Il flop del Pnrr sui posti di terapia intensiva

Il flop del Pnrr sui posti di terapia intensivaIn corsia – Ansa

Il caso 47%. È la percentuale di posti aggiuntivi di terapia intensiva realizzati rispetto all’obiettivo fissato dal governo Conte nel 2020, nonostante i fondi del Pnrr

Pubblicato 3 giorni faEdizione del 24 settembre 2024

La promessa di rinforzare i reparti di terapia intensiva coi soldi del Pnrr finora non è stata mantenuta. In quattro anni è stata realizzata meno della metà dei posti letto previsti dal governo Conte nel 2020 poi confluiti negli obiettivi del Piano. Il sottosegretario alla salute Marcello Gemmato (Fdi) ha ammesso il flop rispondendo in Parlamento a un’interrogazione della Lega. Dei 3500 posti in più previsti in terapia intensiva negli ospedali italiani ne sono stati creati poco più di 1600, il 47%. In terapia subintensiva sono stati aggiunti 1800 posti, appena il 46% dei 4000 previsti.

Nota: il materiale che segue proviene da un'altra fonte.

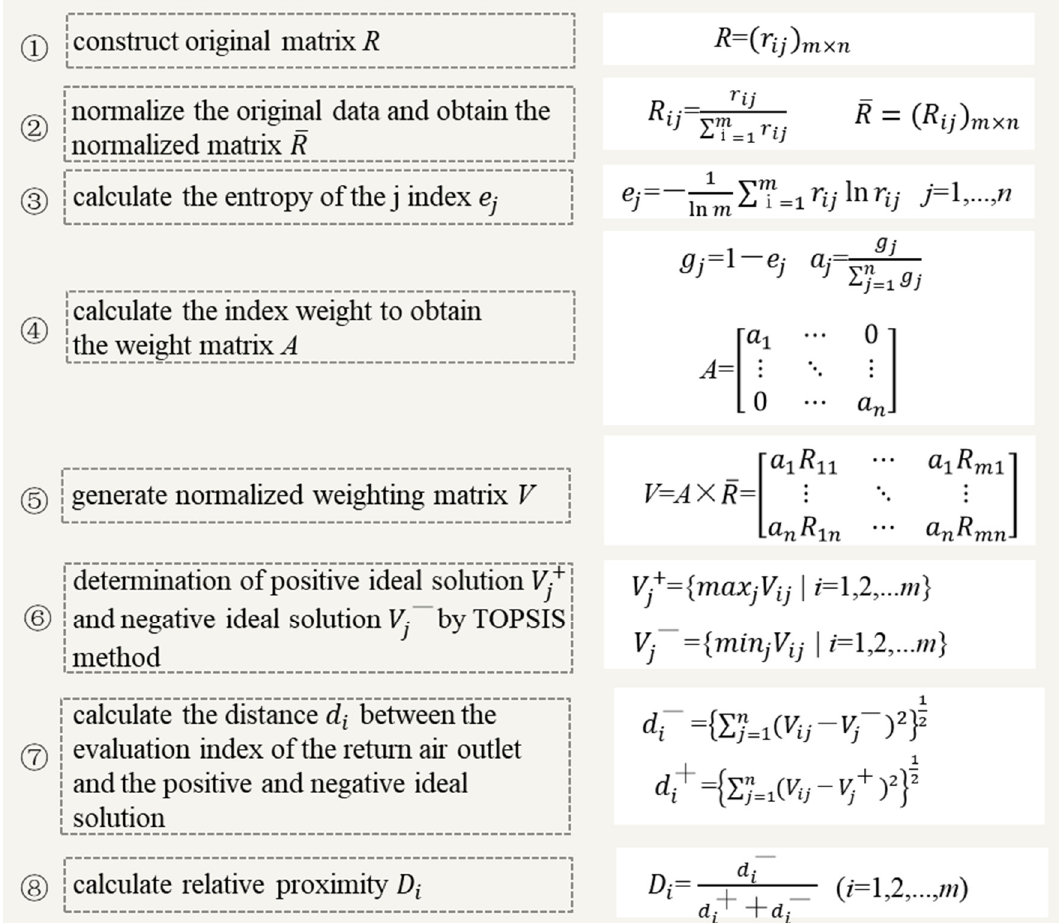
Figure 6. TOPSIS calculation process in this study.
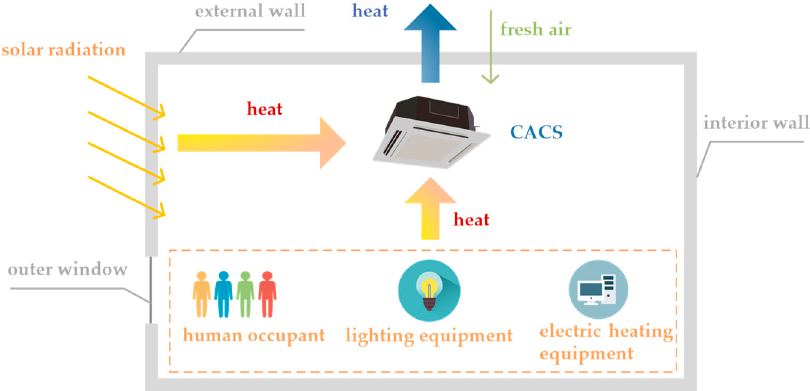
Figure 2. Diagram of public building energy conservation.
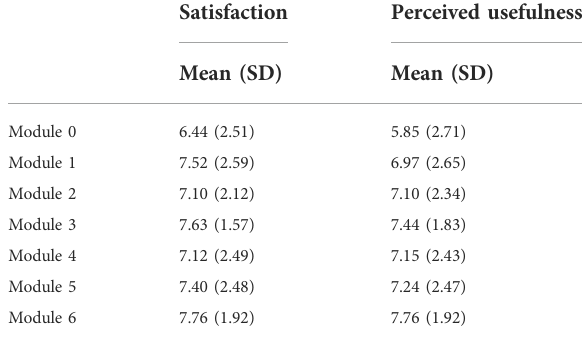
TABLE 5 Mean and standard deviations on treatment satisfaction scale a .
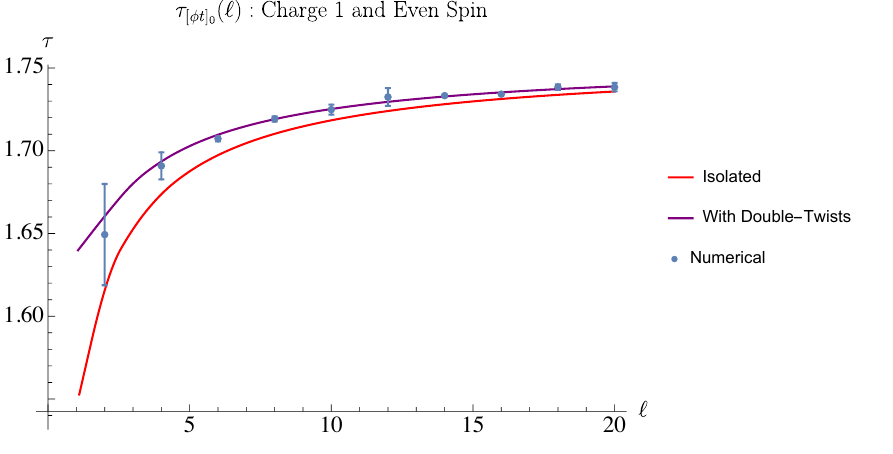
Figure 29 . The e(cid:11)ects of DTIs for low-lying double twists in the charge 1 [ (cid:30)t ] 1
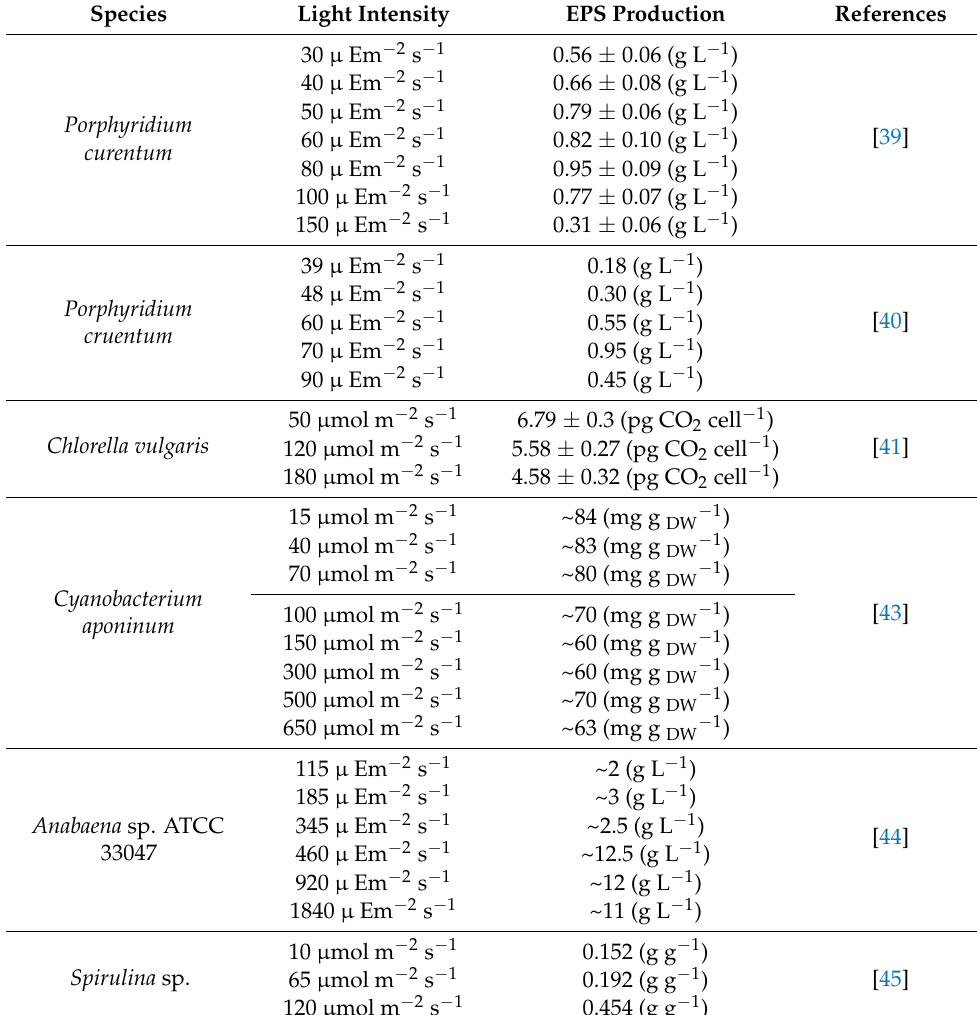
Table 2. Effect of light intensity on EPS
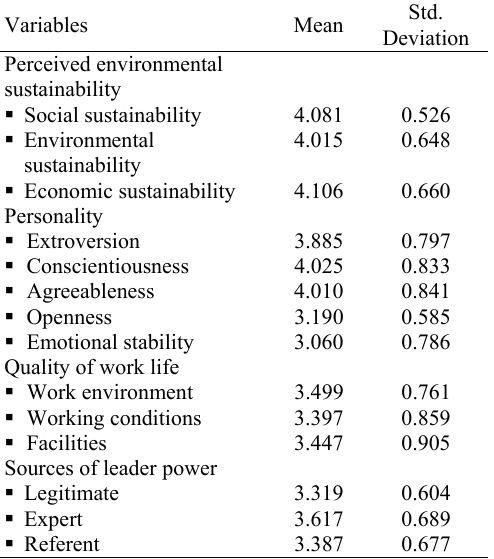
Table 2 : Descriptive analyses of variables Table 2: Descriptive analyses of variables Variables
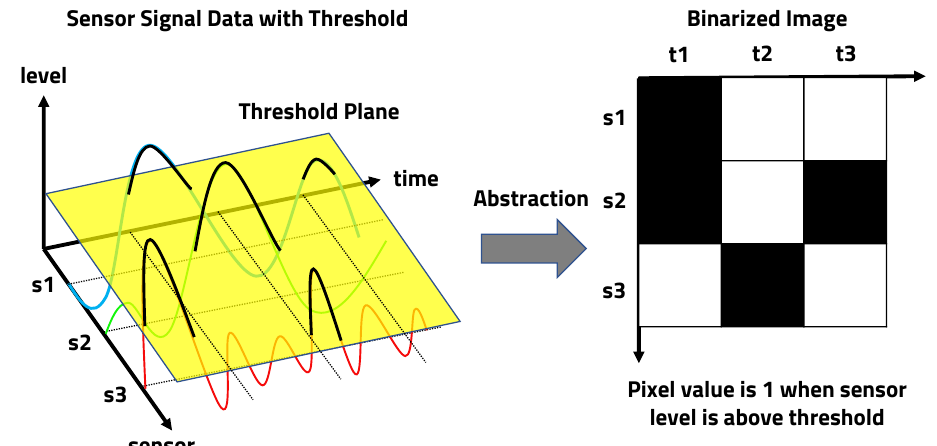
Figure 3. Conversion of sensor signal data to a binarized image by threshold.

Da Regione a Regione, lo stato di avanzamento del piano è molto diverso. Abruzzo, Emilia-Romagna, Alto Adige e Marche lo hanno realizzato per oltre l’80%, con il record dell’Abruzzo che dichiara di aver attivato il 100% dei posti supplementari previsti. Val d’Aosta, Lombardia, Friuli-Venezia Giulia, Umbria, Molise, Calabria e Sardegna sono ancora al 30% dell’obiettivo finale.
Non è tutta colpa del governo della destra, perché anche durante i due governi precedenti il piano è andato a rilento. Meloni però ha la colpa di aver dirottato altrove i soldi del Pnrr che erano stati appostati per realizzare l’obiettivo fissato da Conte e Speranza nel 2020. Nella famosa «rimodulazione» negoziata con l’Ue, infatti, ha preferito diminuire la quota di posti letto finanziata da Bruxelles dirottando le risorse del Pnrr su altri obiettivi. L’Europa coprirà dunque solo 5900 dei 7500 posti addizionali di intensiva e sub-intensiva previsti nel 2020, con una tabella di marcia che fissa il traguardo a giugno 2026. E che ora sembra irrealistica.

La risposta all’emergenza però non si fa solo con letti e ventilatori polmonari. L’investimento sulle infrastrutture – pur lento e insufficiente – dovrebbe essere accompagnato da iniezioni di personale, altrimenti i nuovi letti rischiano di rimanere vuoti per mancanza di medici e infermieri. Gli standard ospedalieri, ad esempio, prevedono che in terapia intensiva lavori un infermiere specializzato ogni due posti letto. Ma sono standard difficili da rispettare per mancanza di personale. Secondo la Corte dei Conti in Italia mancano circa 65 mila infermieri. Negli anni a venire non andrà meglio: dal 2010 a oggi le domande di iscrizione ai corsi di scienze infermieristiche sono crollate a livello nazionale da oltre 40 mila a circa 23 mila, cioè poco più dei ventimila posti disponibili.